742 Durch Kampf zum Frieden.
Aber der Kaiſer war der ſchier endloſen Verhandlungen herzlich müde, er ließ Heimburg durch zwei Räte bitten, ſich doch lieber dieſe Verteidigung für den nächſten Rechtstag aufſparen zu wollen.
Als jedoch der unermüdliche Albrecht laut erklärte, daß er gleich jetzt des Gegners Einwände gern vernehmen würde, „ſchwieg jedermann und hatte Geduld“..
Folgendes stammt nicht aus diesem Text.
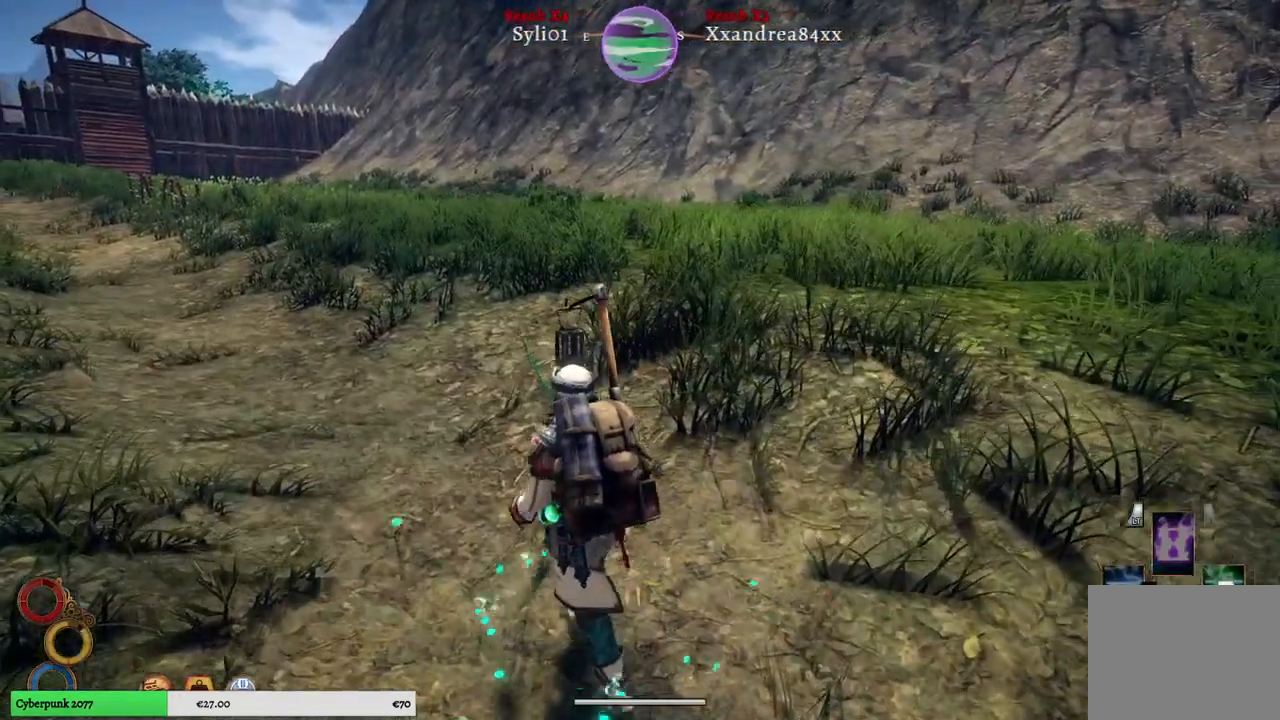
{"buttons": ["R2"], "left_stick": "up", "right_stick": "center", "events": [[150, "R2", "up"], [483, "R2", "down"]]}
Darauf führte Heimburg aus, daß der Vorwurf Albrechts ſeine Nürnberger Lehensleute wären meineidig geworden, durchaus ungerechtfertigt wäre; der Markgraf habe der ganzen Gemeinde abgeſagt und in ſeinem Fehdebriefe keinen einzigen Bürger ausgenommen, damit hätte er ſeine Nürnberger Lehensleute ihrer Pflicht entbunden.
Meine aber Albrecht, daß ſich die Abſage auf ſeine Lehensleute nicht bezogen habe, ſo hätte er eben ohne Abſage ſeine Lehensleute während des Krieges auf ſchwerſte geſchädigt und hätte dadurch nach dem Geſetze jeden Anſpruch auf die Lehen verwirkt.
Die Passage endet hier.